AYDA 5.5 GÜN İŞ KAYBINA NEDEN OLUYOR
Özellikle geceleri artan ağrıların uyku bozukluğuna, sosyal yaşamın aksamasına, depresyon ve gerginliğe yol açtığını belirten Prof. Dr. Tan, bu durumun hastalarda iş gücü kaybına neden olduğunu söyledi. Prof. Dr. Tan, ABD’de yapılan bir araştırmaya göre, nöropatik ağrısı olanların ayda 5.5 gün çalışamadıklarını bildirdi.
Nöropatik ağrının yarattığı fiziksel, psikolojik, duygusal ve sosyal etkiler nedeniyle hastaların yüzde 40’ının depresyona girdiğini kaydeden Prof. Dr. Tan, büyük bölümünün uykusuzluk çektiğini ifade etti.
HEKİMLER HASTAYA İNANSIN
Doktorların nöropatik ağrıyla ilgili çok fazla bilgi sahibi olmadığını belirten Prof. Dr. Tan, ağrının teşhisinin de bazı zamanlarda zor olduğunu vurgulayarak, şunları söyledi:
“Bazen hastaların muayenesinde herşey çok normal çıkabilir. Hastaya inanmak zorundasınız. Tüm testlerin normal olmasına rağmen hasta ayağım yanıyor diyorsa tedavi etmelisiniz. Hastanın ayaklarında yanma varsa geceleri şiddeti artıyorsa uyuşma, karıncalanma, yakıcı, şimşekvari ağrı oluyorsa hastaya nöropatik ağrısı
olduğunu söylemek lazım. Soru sorarak da hastanın nöropatik ağrısını teşhis edebilirsiniz.”
Prof. Dr. Tan, ellerinde ve ayaklarında karıncalanma gibi uyuşukluklar olan hastaların da doktora başvurmalarını istedi.

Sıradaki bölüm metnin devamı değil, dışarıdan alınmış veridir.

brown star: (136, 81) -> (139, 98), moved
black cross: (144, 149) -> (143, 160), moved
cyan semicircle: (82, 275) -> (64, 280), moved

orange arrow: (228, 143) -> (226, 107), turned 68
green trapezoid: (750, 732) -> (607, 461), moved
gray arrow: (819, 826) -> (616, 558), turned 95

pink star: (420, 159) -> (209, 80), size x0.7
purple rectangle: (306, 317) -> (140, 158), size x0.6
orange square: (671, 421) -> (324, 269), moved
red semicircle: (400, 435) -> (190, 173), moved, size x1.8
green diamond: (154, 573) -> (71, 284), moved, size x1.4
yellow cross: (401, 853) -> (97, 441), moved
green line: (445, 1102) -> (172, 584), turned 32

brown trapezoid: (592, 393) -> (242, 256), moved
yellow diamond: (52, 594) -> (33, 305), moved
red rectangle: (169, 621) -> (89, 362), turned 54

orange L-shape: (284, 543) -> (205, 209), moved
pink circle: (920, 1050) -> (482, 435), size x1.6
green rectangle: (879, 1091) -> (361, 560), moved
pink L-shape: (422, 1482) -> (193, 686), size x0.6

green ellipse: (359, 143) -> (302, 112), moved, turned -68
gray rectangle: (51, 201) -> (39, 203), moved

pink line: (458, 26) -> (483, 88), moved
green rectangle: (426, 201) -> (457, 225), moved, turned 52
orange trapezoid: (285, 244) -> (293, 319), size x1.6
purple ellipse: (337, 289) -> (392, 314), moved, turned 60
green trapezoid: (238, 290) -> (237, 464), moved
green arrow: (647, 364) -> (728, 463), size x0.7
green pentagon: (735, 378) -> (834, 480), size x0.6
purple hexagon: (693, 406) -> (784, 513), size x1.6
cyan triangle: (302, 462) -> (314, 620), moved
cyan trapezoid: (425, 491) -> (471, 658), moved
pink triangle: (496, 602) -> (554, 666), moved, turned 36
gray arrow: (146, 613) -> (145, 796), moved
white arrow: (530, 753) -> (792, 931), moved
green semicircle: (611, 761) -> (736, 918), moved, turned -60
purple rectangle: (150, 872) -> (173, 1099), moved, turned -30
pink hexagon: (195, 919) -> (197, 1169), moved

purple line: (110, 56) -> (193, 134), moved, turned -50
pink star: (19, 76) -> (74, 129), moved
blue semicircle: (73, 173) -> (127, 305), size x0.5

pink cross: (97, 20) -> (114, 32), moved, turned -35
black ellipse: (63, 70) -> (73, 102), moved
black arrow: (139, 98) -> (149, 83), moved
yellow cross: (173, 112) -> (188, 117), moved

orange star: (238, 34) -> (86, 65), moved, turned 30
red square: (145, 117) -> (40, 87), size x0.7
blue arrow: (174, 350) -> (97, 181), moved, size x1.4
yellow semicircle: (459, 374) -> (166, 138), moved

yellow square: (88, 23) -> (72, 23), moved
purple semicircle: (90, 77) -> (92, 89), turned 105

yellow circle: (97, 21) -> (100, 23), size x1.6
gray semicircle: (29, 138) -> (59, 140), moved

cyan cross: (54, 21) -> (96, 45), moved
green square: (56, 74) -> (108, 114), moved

STANDART AĞRI KESİCİ ETKİLEMİYOR
Nöpopatik ağrının tedavisinin de çok yönlü olduğunu ifade eden Prof. Dr. Ersin Tan, ağrı ile birlikte, buna neden olan hastalığın ve hastalarda oluşan, depresyon, uykusuzluk ve konsantrasyon güçlüğünün de tedavi edilmesi gerektiğini vurguladı.
Prof. Dr. Tan, tedavide standart ağrı kesicilere yer olmadığını belirterek, “Boşa kürek çekmiş olursunuz. Nöropatik ağrının tedavisinde hiçbir zaman basit ağrı kesicilerin yeri yoktur” diye konuştu.